Park Planned at Site of Deadly North Carolina Fire

April 24, 2003
A survivor of the 1991 Imperial Foods plant fire that killed 25 people helped break ground Thursday on a memorial park for one of the nation's worst workplace disasters.

HAMLET, N.C. (AP) _ A survivor of the 1991 Imperial Foods plant fire that killed 25 people helped break ground Thursday on a memorial park for one of the nation's worst workplace disasters.

Ada Blanchard was trapped for a time that day behind a loading dock door. The door finally opened and she got out, but many others couldn't escape the chicken processing plant because exits were locked or blocked to deter theft. Besides the dead, 56 people were injured.

Imperial Foods closed and the last of the building _ long a hulking, soot-stained reminder of the tragedy _ was torn down last year. Plant owner Emmett Roe was convicted of two counts of involuntary manslaughter and served 4 1/2 years in prison.

The park will sit on one edge of the property, with 25 granite stepping stones on a walkway surrounded by crepe myrtle trees. A granite monument at the end of the walk will remind visitors of human toll.

The plant closure also cost the area 100 jobs, and the park is part of a $1.7 million project to bring new economic life to the town on the South Carolina line, about 100 miles south of Raleigh.

Still, the memories of Sept. 3, 1991, persist.

Blanchard, now 51, was working inside the plant when a hydraulic line broke near a deep-fat fryer and fireballs blew through the windowless brick building.

``We were praying to get out. It was a scary experience, but spiritual. I could see Jesus' name come up from my forehead and then the letters turned into musical notes. I said, 'Lord, I'm committing my life to you. I accept death,''' she said.

Then, the door opened and someone pulled her through. Physically, she suffered only smoke inhalation, but there were other repercussions: She doesn't work, has been on antidepressant medication and gets disability benefits.

``I'm better in a sense, but it's still rough,'' she said.

Her former co-worker, Annette Zimmerman, also has emotional scars to go along with a metal brace that was implanted in her back to support artificial discs.

``The memories are still there because they are engraved in my heart,'' said Zimmerman, 37, who now works as a customer service representative at the newspaper in nearby Rockingham.

She called the memorial a blessing to the disaster's survivors.

``It doesn't heal the pain, but it lessens it,'' she said.

PROMPT:
According to the article on the Imperial Foods plant fire, how many granite stepping stones will the memorial park walkway have? The rows that come next are not needed for this work.

Data extracted from a collection:
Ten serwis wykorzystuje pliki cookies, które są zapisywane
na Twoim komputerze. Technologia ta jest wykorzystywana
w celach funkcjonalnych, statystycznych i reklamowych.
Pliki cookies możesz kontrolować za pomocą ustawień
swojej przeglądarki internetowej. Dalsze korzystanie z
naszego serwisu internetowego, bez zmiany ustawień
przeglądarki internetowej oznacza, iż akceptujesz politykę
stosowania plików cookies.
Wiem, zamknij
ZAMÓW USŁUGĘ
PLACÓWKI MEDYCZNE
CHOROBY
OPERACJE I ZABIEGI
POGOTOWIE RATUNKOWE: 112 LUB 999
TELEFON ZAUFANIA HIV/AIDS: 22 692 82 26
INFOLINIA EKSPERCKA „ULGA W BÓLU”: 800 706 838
...
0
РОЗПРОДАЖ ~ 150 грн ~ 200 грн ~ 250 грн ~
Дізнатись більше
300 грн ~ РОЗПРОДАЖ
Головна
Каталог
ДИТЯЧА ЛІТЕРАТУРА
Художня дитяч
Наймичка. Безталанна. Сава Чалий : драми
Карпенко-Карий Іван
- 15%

OUTPUT BELOW:
It will have 25 granite stepping stones.